Page 53 of Unforgettable You
“I have a crush on you too. I’m not even going to minimize it.”
She snorted. “You can’t have a crush on me.”
“Why not?”
“Because you’re Kaylee’s little sister and because I’m…mean.” She didn’t sound like she was so sure about that.
I rolled my eyes. “You’re not as mean as you want people to think you are. Reid, you’re gorgeous and you’re smart and you’re funny and yeah, you’re a little bit of a grump but I like that too. When I talk, you actually listen to me. You don’t tell me that I’m being annoying. You see me.” How could I make her believe that I could be more myself with her than with just about anyone else? That being myself with her was freedom?
“Shit, Sophie. That’s the nicest thing anyone’s ever said to me. How could I not like you? You’re beautiful, first of all, and you’re kind and you’re optimistic. You make me see things differently. I tend to be kind of negative and when you’re around, I do that a lot less. I’m so ready to see the worst in people. You’re just…you’re good, Sophie. You make me feel good too.”

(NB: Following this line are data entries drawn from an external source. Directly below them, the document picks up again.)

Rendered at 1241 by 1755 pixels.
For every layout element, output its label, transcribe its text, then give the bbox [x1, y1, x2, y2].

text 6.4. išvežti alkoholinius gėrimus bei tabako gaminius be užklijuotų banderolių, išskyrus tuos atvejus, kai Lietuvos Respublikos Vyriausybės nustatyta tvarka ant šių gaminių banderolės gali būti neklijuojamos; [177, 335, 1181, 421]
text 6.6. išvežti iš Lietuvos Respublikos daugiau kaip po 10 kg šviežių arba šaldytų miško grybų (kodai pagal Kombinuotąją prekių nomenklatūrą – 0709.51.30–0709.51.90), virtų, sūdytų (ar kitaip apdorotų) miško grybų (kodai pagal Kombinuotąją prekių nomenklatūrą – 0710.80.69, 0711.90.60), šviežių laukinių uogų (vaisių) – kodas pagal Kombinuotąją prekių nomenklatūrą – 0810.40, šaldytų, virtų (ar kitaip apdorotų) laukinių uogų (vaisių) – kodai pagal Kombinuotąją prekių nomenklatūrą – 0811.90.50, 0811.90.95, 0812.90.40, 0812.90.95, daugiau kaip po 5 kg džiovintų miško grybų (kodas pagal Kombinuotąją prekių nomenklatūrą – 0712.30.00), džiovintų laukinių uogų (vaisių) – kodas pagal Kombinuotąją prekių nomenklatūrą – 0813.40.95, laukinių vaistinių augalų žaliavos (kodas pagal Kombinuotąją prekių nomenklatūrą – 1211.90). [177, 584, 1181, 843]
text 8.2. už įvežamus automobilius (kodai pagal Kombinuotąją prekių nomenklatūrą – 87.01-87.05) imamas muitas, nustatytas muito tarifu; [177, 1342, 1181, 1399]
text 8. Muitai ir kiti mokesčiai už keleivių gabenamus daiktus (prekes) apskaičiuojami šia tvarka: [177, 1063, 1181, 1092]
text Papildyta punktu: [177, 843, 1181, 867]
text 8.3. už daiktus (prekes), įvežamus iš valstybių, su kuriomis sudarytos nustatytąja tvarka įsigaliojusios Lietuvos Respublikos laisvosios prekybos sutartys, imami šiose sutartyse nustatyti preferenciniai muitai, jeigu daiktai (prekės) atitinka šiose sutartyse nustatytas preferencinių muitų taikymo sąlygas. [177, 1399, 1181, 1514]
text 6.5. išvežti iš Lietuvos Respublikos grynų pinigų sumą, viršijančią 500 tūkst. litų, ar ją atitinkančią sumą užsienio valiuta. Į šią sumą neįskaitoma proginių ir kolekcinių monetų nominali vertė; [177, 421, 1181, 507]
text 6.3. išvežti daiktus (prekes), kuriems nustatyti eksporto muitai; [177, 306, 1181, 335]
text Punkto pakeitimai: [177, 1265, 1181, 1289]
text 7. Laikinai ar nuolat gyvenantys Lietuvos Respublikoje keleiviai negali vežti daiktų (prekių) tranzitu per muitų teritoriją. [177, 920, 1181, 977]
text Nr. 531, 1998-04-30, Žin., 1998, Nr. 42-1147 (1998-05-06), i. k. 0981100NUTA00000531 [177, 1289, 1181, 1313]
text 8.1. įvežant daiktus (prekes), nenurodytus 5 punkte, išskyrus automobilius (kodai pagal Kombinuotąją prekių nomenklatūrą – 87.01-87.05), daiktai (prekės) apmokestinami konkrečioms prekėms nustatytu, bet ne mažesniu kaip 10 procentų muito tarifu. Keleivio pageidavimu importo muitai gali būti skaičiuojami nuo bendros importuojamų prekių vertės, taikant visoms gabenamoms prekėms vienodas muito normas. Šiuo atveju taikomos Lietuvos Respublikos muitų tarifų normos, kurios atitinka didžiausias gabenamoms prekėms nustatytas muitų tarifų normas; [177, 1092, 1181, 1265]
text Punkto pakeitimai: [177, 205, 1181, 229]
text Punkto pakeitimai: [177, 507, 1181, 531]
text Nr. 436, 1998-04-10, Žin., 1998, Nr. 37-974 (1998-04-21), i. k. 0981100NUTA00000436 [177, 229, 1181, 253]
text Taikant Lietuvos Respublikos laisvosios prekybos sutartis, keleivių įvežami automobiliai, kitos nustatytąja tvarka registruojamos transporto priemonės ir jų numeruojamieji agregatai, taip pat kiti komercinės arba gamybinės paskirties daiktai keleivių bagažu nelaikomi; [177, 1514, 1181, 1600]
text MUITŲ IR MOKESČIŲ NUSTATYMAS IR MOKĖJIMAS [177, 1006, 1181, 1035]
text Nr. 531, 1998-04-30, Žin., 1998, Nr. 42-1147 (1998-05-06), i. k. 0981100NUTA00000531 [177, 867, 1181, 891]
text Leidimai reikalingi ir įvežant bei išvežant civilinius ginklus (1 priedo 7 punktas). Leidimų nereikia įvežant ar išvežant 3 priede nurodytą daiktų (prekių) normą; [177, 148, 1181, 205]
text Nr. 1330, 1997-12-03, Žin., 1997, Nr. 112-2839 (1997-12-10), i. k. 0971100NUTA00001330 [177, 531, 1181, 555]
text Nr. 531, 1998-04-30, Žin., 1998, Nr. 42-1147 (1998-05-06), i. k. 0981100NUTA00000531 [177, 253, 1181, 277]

God, I wanted to kiss her again. Kiss her and hold her and make her repeat what she’d just said over and over again.
“That’s the nicest thing anyone has said to me.”
“You’re easy to compliment, Soph,” she said, gripping my chin and running her thumb along my bottom lip.
“I asked you to kiss me because I didn’t want anyone else to be the first woman I’d kissed. I wanted it to be you. So I lied, a little. Forgive me?”
Reid laughed. “I mean, I lied when I acted like it would just be to test and see if you were a good kisser. I wanted to kiss you.”
Oh thank god. It hadn’t been a pity kiss.
I pretended to gasp. “You lying liar.”
Reid nodded slowly. “It’s true. I’m a lying liar who lies.”
“Like how you lied earlier about the size of your crush on me? Because it doesn’t sound so tiny.”
“Yeah, fine, okay. It’s not as small as I initially reported.” That made me giggle. She was such a dork sometimes and I loved that I got to see it. That I got to see so many different sides of her that other people didn’t.
“Is that so?” I asked, touching her sides and pulling her closer.
Reid shuffled closer to me. “You can’t look at me like that.”
“Like what?” I asked.
“Like you’re going to kiss me again. It makes me forget the things that I shouldn’t be forgetting.”
“Like what?”
She inhaled sharply through her nose and I knew I wasn’t going to like what he said next.
“Like the fact that you’re Kaylee’s younger sister. And you look like her. And everything that happened with her.”
“Are you saying that I make you think of her?” I asked. She’d mentioned that when I’d gotten locked out of my apartment, but I’d been trying to forget about it. There wasn’t anything I could do about being Kaylee’s sister or looking like her. But I thought that Reid had moved past it.
“At first? Yeah. But not so much now. I know you’re separate people. What she put me through, though, Sophie? She wrecked a lot of things. I know it was years ago, but that doesn’t mean that I’ve moved on. I haven’t. Maybe that’s wrong, I don’t really care. I think I’m allowed to feel about it however I want to feel about it.” Her tone grew defensive, as if I was attacking her.
“Hey,” I said, slightly squeezing her sides. “I’m not asking you to feel any way about my sister. I haven’t told her that I’ve seen you. That’s probably wrong, but I don’t care. What’s between us is between us.”
“Fuck, Sophie. This is a bad idea, ohhhh, this is a bad idea.” She put her hands up and backed away from me.
“Because of Kaylee? Or because you’re scared?” I asked.
“I can’t do this,” she said, gesturing back and forth between us. “I did it once and it almost killed me, and I can’t do it again. I can’t do it again, okay? I can’t.”She was panicking.
Her voice caught and then she let out a painful sob.